CONSULTA HIPÓCRITA. por JORGE OVIEDO RUEDA

Misho presidente acaba de amenazar a la conciencia progresista del país con una nueva consulta popular, esta vez para saber si el pueblo ecuatoriano está o no de acuerdo con el matrimonio gay o la familia alternativa. Creo que esta iniciativa lo muestra de cuerpo entero.

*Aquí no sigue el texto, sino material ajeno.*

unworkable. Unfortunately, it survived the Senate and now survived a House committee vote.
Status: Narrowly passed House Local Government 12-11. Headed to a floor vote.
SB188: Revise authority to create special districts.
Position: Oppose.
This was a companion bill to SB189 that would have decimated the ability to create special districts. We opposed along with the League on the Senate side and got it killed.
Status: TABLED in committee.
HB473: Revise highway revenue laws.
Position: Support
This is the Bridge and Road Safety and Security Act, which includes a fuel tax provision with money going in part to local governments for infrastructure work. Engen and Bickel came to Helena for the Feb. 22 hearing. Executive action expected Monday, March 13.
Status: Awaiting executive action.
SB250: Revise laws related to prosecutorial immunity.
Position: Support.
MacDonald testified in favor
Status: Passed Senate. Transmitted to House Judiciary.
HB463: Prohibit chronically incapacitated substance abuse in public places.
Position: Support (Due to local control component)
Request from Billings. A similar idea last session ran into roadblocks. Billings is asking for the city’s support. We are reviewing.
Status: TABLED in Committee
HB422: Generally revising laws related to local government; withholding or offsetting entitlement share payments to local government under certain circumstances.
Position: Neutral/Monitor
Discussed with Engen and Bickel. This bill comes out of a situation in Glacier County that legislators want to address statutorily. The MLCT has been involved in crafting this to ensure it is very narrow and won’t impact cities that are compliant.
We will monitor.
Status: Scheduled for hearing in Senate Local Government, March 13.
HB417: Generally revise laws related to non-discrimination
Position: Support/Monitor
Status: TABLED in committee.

Un  gobierno del pueblo no es lo mismo que un gobierno para el pueblo. En el primer caso el pueblo conduce el Estado, en el segundo, sólo es pasajero. Cuando el pueblo conduce el Estado sabe que las instituciones heredadas del pasado son portadoras de todo lo malo y que, para acabar con ello, es necesario cambiarlas por otras. La burguesía hizo lo propio con las instituciones monárquicas, el pueblo trabajador tiene que hacer lo mismo con las instituciones burguesas; pero, aun así, las ideas del viejo régimen se niegan a desaparecer. Es  la nueva sociedad la que se encarga de hacerlo, en un largo proceso de lucha y contrapunto de lo nuevo con lo viejo.

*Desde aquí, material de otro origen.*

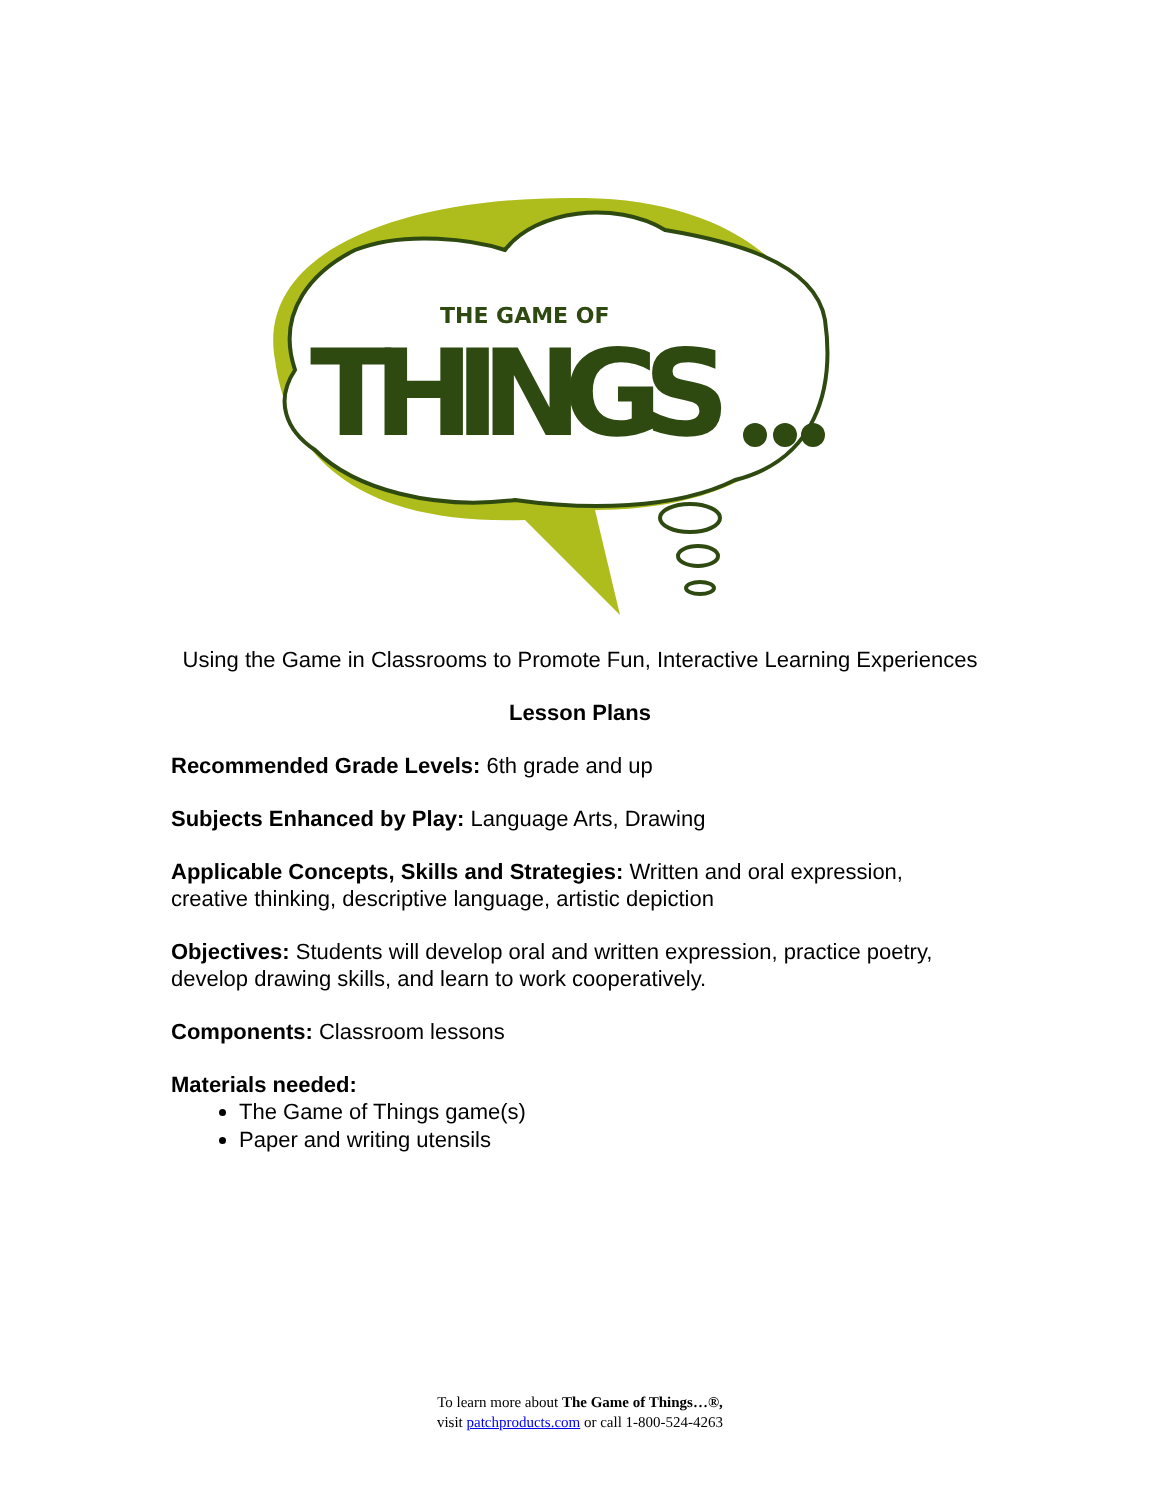THE GAME OF
THINGS
Using the Game in Classrooms to Promote Fun, Interactive Learning Experiences
Lesson Plans
Recommended Grade Levels: 6th grade and up
Subjects Enhanced by Play: Language Arts, Drawing
Applicable Concepts, Skills and Strategies: Written and oral expression, creative thinking, descriptive language, artistic depiction
Objectives: Students will develop oral and written expression, practice poetry, develop drawing skills, and learn to work cooperatively.
Components: Classroom lessons
Materials needed:
The Game of Things game(s)
Paper and writing utensils
To learn more about The Game of Things…®,
visit patchproducts.com or call 1-800-524-4263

Un líder revolucionario no se aferra a las viejas instituciones, peor aún a los constructos mentales que persisten en la conciencia de la gente. La familia tradicional decadente, en la que el hombre reina, la mujer obedece y los hijos reproducen esa miseria, nunca será la familia que exista en un  régimen revolucionario. Esa familia tiene que desaparecer y surgir otra en la que la igualdad de derechos prevalezca, sea o no heterosexual. Que haya una familia del mismo sexo no quiere decir que sea inmoral, sólo que tiene otra moral.

Que el pueblo llano no esté en condiciones de asimilar tan complejo problema se entiende, pero que un líder que se dice jefe de una revolución defienda la más obsoleta y decadente institución del sistema, se explica sólo porque tenemos de presidente a un inquisidor disfrazado de revolucionario.